What to do.
With the pictures removed, retype the lines from the one holding "February 2015" through the end of the records, exactly as written.

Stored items

==================================================

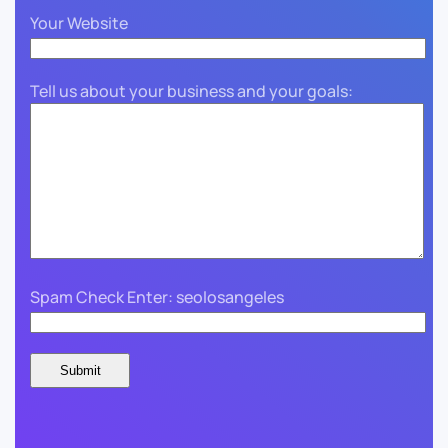
Your Website
Tell us about your business and your goals:
Spam Check Enter: seolosangeles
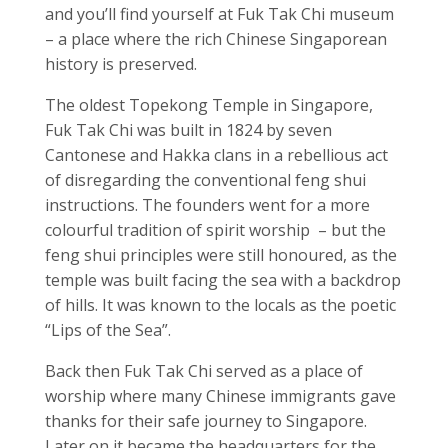
and you’ll find yourself at Fuk Tak Chi museum
– a place where the rich Chinese Singaporean
history is preserved.
The oldest Topekong Temple in Singapore,
Fuk Tak Chi was built in 1824 by seven
Cantonese and Hakka clans in a rebellious act
of disregarding the conventional feng shui
instructions. The founders went for a more
colourful tradition of spirit worship – but the
feng shui principles were still honoured, as the
temple was
built facing the sea with a backdrop
of
hills. It was known to the locals as the poetic
“Lips of the Sea”.
Back then Fuk Tak Chi served as a place of
worship
where many Chinese immigrants gave
thanks for their safe journey to Singapore.
Later on it became the headquarters for the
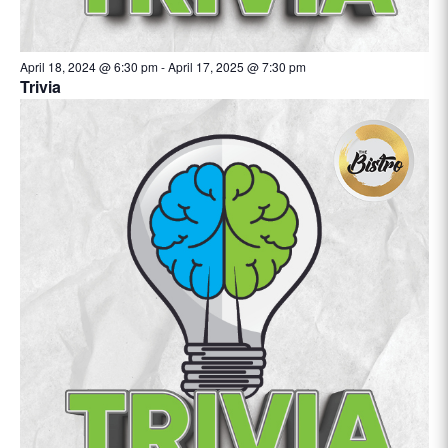
April 18, 2024 @ 6:30 pm
-
April 17, 2025 @ 7:30 pm
Trivia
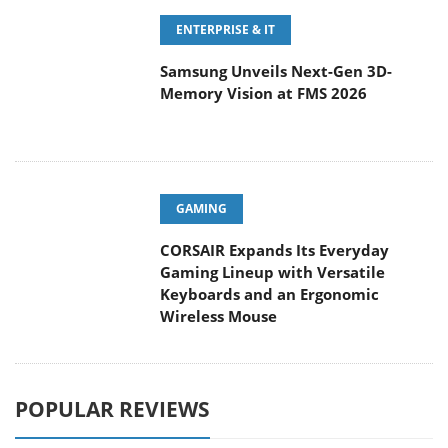
ENTERPRISE & IT
Samsung Unveils Next-Gen 3D-
Memory Vision at FMS 2026
GAMING
CORSAIR Expands Its Everyday
Gaming Lineup with Versatile
Keyboards and an Ergonomic
Wireless Mouse
POPULAR REVIEWS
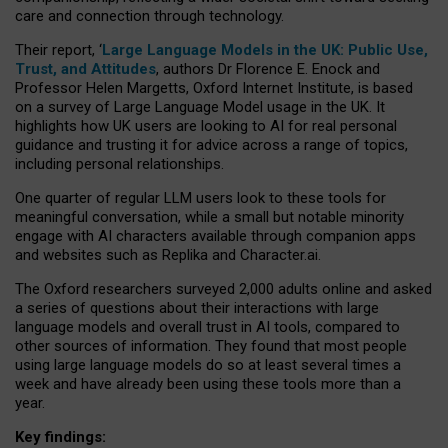
care and connection through technology.
Their report, ‘
Large Language Models in the UK: Public Use,
Trust, and Attitudes
, authors Dr Florence E. Enock and
Professor Helen Margetts, Oxford Internet Institute, is based
on a survey of Large Language Model usage in the UK. It
highlights how UK users are looking to AI for real personal
guidance and trusting it for advice across a range of topics,
including personal relationships.
One quarter of regular LLM users look to these tools for
meaningful conversation, while a small but notable minority
engage with AI characters available through companion apps
and websites such as Replika and Character.ai.
The Oxford researchers surveyed 2,000 adults online and asked
a series of questions about their interactions with large
language models and overall trust in AI tools, compared to
other sources of information. They found that most people
using large language models do so at least several times a
week and have already been using these tools more than a
year.
Key findings:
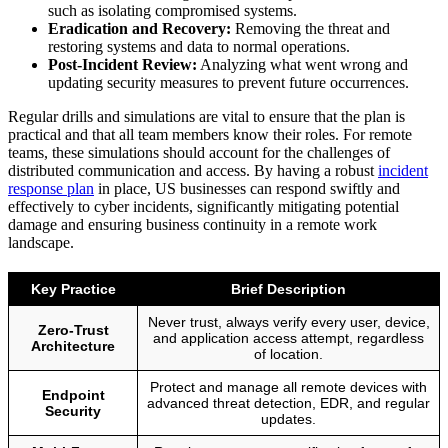
such as isolating compromised systems.
Eradication and Recovery:
Removing the threat and
restoring systems and data to normal operations.
Post-Incident Review:
Analyzing what went wrong and
updating security measures to prevent future occurrences.
Regular drills and simulations are vital to ensure that the plan is
practical and that all team members know their roles. For remote
teams, these simulations should account for the challenges of
distributed communication and access. By having a robust
incident
response plan
in place, US businesses can respond swiftly and
effectively to cyber incidents, significantly mitigating potential
damage and ensuring business continuity in a remote work
landscape.
Key Practice
Brief Description
Never trust, always verify every user, device,
Zero-Trust
and application access attempt, regardless
Architecture
of location.
Protect and manage all remote devices with
Endpoint
advanced threat detection, EDR, and regular
Security
updates.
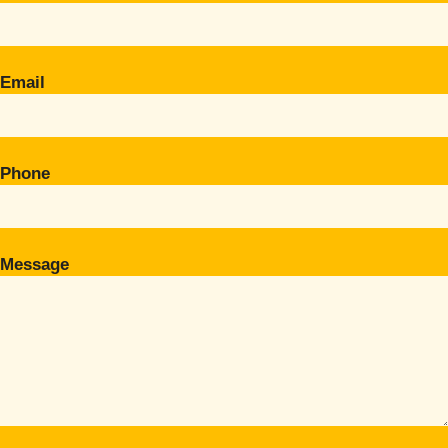
Email
Phone
Message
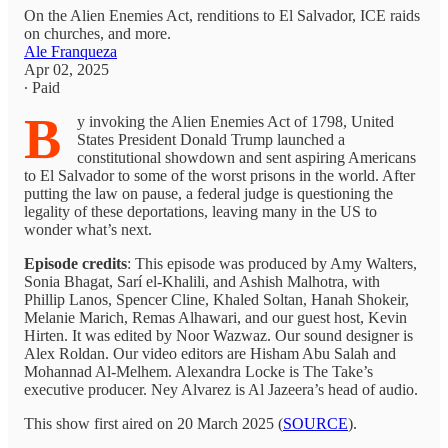
On the Alien Enemies Act, renditions to El Salvador, ICE raids
on churches, and more.
Ale Franqueza
Apr 02, 2025
∙ Paid
B
y invoking the Alien Enemies Act of 1798, United
States President Donald Trump launched a
constitutional showdown and sent aspiring Americans
to El Salvador to some of the worst prisons in the world. After
putting the law on pause, a federal judge is questioning the
legality of these deportations, leaving many in the US to
wonder what’s next.
Episode credits
: This episode was produced by Amy Walters,
Sonia Bhagat, Sarí el-Khalili, and Ashish Malhotra, with
Phillip Lanos, Spencer Cline, Khaled Soltan, Hanah Shokeir,
Melanie Marich, Remas Alhawari, and our guest host, Kevin
Hirten. It was edited by Noor Wazwaz. Our sound designer is
Alex Roldan. Our video editors are Hisham Abu Salah and
Mohannad Al-Melhem. Alexandra Locke is The Take’s
executive producer. Ney Alvarez is Al Jazeera’s head of audio.
This show first aired on 20 March 2025 (
SOURCE
).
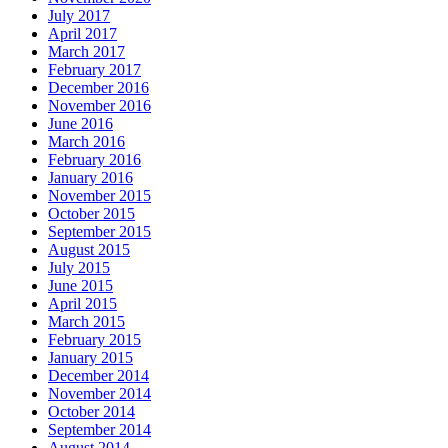
July 2017
April 2017
March 2017
February 2017
December 2016
November 2016
June 2016
March 2016
February 2016
January 2016
November 2015
October 2015
September 2015
August 2015
July 2015
June 2015
April 2015
March 2015
February 2015
January 2015
December 2014
November 2014
October 2014
September 2014
August 2014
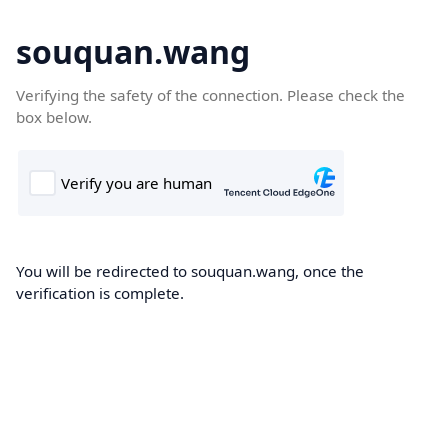
souquan.wang
Verifying the safety of the connection. Please check the
box below.
You will be redirected to souquan.wang, once the
verification is complete.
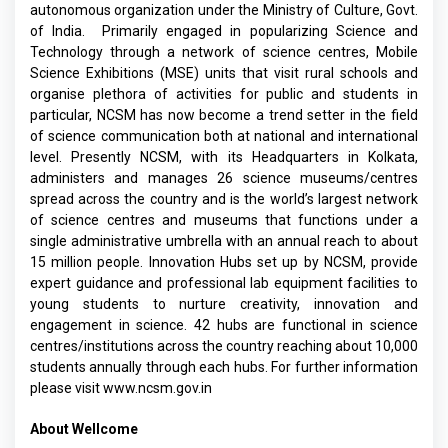
autonomous organization under the Ministry of Culture, Govt.
of India. Primarily engaged in popularizing Science and
Technology through a network of science centres, Mobile
Science Exhibitions (MSE) units that visit rural schools and
organise plethora of activities for public and students in
particular, NCSM has now become a trend setter in the field
of science communication both at national and international
level. Presently NCSM, with its Headquarters in Kolkata,
administers and manages 26 science museums/centres
spread across the country and is the world’s largest network
of science centres and museums that functions under a
single administrative umbrella with an annual reach to about
15 million people. Innovation Hubs set up by NCSM, provide
expert guidance and professional lab equipment facilities to
young students to nurture creativity, innovation and
engagement in science. 42 hubs are functional in science
centres/institutions across the country reaching about 10,000
students annually through each hubs. For further information
please visit www.ncsm.gov.in
About Wellcome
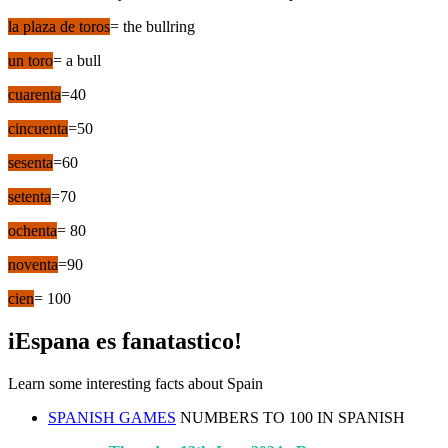
la plaza de toros
= the bullring
un toro
= a bull
cuarenta
=40
cincuenta
=50
sesenta
=60
setenta
=70
ochenta
= 80
noventa
=90
cien
= 100
iEspana es fanatastico!
Learn some interesting facts about Spain
SPANISH GAMES
NUMBERS TO 100 IN SPANISH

==================================================

Output below.
February 2015
January 2015
December 2014
November 2014
October 2014
September 2014
August 2014
souquan.wang
Verifying the safety of the connection. Please check the
box below.
You will be redirected to souquan.wang, once the
verification is complete.
autonomous organization under the Ministry of Culture, Govt.
of India. Primarily engaged in popularizing Science and
Technology through a network of science centres, Mobile
Science Exhibitions (MSE) units that visit rural schools and
organise plethora of activities for public and students in
particular, NCSM has now become a trend setter in the field
of science communication both at national and international
level. Presently NCSM, with its Headquarters in Kolkata,
administers and manages 26 science museums/centres
spread across the country and is the world’s largest network
of science centres and museums that functions under a
single administrative umbrella with an annual reach to about
15 million people. Innovation Hubs set up by NCSM, provide
expert guidance and professional lab equipment facilities to
young students to nurture creativity, innovation and
engagement in science. 42 hubs are functional in science
centres/institutions across the country reaching about 10,000
students annually through each hubs. For further information
please visit www.ncsm.gov.in
About Wellcome
la plaza de toros
= the bullring
un toro
= a bull
cuarenta
=40
cincuenta
=50
sesenta
=60
setenta
=70
ochenta
= 80
noventa
=90
cien
= 100
iEspana es fanatastico!
Learn some interesting facts about Spain
SPANISH GAMES
NUMBERS TO 100 IN SPANISH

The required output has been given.